Galaxy Z Fold 8 Ultra dalam Satu Kalimat: Rekomendasi Utama untuk Power User
Samsung Galaxy Z Fold 8 Ultra adalah ponsel lipat ultra tipis berketebalan 4,1 mm yang menggabungkan layar ganda Dynamic AMOLED 120Hz, kamera utama 200MP, baterai silikon-karbon 5.000 mAh, dan chipset Snapdragon 8 Elite Gen 5 untuk Galaxy, sehingga dirancang sebagai perangkat flagship produktivitas dan hiburan kelas atas bagi pengguna yang menginginkan ponsel lipat terbaik di pasar.
Jika Anda bertanya apakah Galaxy Z Fold 8 Ultra layak dibeli, jawabannya: ya, untuk sebagian besar power user dan pecinta gadget premium, ini adalah pilihan utama yang paling masuk akal. Dengan dua layar Dynamic AMOLED—eksternal 6,5 inci dan internal 8 inci, keduanya 120Hz dan 422 ppi—serta desain ultra tipis 4,1 mm dan bobot 215 gram, pengalaman dipakai sehari-hari terasa seperti ponsel biasa saat dilipat, namun berubah menjadi tablet mini ketika dibuka. Dikombinasikan dengan label Ultra pertama di lini Fold, perangkat ini jelas diposisikan sebagai ponsel lipat terbaik yang menetapkan standar baru di kelasnya.
Desain Ultra Tipis, Layar Ganda, dan Kamera 200MP: Seberapa Kuat Paketnya?

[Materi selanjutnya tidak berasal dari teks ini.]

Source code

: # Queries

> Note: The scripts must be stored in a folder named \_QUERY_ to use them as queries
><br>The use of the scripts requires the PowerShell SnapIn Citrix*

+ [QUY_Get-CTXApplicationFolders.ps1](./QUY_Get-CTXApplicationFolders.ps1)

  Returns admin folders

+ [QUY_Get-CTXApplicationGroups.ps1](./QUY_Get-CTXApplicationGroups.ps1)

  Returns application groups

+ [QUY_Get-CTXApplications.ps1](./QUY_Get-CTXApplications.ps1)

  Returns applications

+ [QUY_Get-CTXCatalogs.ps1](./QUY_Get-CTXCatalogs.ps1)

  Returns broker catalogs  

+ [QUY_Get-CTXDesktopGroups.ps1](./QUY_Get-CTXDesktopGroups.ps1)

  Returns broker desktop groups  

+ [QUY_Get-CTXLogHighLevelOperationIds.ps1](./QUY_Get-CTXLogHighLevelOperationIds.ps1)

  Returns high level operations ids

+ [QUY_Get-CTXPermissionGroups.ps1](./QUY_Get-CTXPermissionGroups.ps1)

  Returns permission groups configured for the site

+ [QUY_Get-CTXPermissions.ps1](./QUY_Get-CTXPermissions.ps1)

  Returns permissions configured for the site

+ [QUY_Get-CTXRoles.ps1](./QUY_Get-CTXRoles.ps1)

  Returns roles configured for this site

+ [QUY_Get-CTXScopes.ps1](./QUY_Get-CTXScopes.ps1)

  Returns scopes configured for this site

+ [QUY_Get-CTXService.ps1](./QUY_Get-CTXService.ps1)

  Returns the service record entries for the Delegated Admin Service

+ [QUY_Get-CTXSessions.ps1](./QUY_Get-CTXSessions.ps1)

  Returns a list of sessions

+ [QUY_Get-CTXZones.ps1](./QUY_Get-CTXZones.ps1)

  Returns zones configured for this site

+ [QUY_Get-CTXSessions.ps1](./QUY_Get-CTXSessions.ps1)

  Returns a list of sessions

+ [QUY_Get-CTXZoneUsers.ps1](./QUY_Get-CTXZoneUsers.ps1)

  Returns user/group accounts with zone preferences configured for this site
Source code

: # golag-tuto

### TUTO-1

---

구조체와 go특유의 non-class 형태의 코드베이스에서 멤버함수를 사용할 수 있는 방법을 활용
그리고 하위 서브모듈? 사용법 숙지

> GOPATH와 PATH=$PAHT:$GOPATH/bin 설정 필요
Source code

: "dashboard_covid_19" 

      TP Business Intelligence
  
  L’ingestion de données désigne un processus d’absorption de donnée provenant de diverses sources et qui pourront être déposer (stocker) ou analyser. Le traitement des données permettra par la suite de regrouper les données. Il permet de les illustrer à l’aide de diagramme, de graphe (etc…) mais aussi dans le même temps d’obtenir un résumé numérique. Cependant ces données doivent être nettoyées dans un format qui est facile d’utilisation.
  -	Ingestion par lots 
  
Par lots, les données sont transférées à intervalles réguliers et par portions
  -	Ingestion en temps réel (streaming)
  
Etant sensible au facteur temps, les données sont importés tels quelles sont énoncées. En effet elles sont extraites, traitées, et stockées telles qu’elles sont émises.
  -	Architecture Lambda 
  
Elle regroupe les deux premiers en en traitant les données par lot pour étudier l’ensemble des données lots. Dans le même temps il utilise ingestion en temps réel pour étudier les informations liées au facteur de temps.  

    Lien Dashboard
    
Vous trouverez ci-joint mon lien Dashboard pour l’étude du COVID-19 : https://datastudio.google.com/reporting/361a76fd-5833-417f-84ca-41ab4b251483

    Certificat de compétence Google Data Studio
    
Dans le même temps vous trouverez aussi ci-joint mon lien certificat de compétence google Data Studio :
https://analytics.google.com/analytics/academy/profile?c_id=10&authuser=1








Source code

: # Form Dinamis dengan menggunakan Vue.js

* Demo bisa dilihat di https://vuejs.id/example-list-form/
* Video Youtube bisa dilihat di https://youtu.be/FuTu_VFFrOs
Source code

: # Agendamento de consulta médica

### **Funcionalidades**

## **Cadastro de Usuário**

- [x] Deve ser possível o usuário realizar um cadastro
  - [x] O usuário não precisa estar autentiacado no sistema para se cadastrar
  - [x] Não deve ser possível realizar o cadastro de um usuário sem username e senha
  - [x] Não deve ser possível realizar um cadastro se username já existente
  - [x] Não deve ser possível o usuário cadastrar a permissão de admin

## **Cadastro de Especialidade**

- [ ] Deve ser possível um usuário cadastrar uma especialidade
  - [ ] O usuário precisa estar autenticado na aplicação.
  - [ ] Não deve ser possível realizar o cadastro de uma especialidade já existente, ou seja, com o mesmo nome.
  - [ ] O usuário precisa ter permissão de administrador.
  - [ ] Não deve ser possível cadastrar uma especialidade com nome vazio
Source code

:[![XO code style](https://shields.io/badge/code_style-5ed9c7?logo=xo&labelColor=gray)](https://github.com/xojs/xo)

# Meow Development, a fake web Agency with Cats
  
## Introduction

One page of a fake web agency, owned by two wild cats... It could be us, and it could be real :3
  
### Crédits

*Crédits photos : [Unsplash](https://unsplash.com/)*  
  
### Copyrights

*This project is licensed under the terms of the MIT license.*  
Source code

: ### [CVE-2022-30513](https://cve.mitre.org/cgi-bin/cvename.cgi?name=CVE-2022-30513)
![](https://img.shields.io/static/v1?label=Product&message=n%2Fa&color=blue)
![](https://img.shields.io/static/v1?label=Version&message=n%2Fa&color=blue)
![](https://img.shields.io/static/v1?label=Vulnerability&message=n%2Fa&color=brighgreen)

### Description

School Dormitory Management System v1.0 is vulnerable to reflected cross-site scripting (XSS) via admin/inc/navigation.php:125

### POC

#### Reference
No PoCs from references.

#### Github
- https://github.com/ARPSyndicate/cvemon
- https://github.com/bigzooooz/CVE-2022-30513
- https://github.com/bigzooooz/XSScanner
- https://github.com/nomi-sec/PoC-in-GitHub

Desain adalah senjata pertama Galaxy Z Fold 8 Ultra. Ketebalan hanya 4,1 mm saat terbuka menjadikannya ponsel lipat Samsung paling tipis, sekaligus lebih ringan dari banyak ponsel non-lipat berlayar tunggal berkat bobot 215 gram. Engsel Flex Titanium yang lebih kuat dan halus memberi rasa percaya diri saat membuka-tutup, penting bagi perangkat yang akan sering dilipat. Dua layar Dynamic AMOLED—6,5 inci di luar dan 8 inci di dalam—dengan refresh rate adaptif 120Hz memberi tampilan halus tanpa menguras baterai berlebihan.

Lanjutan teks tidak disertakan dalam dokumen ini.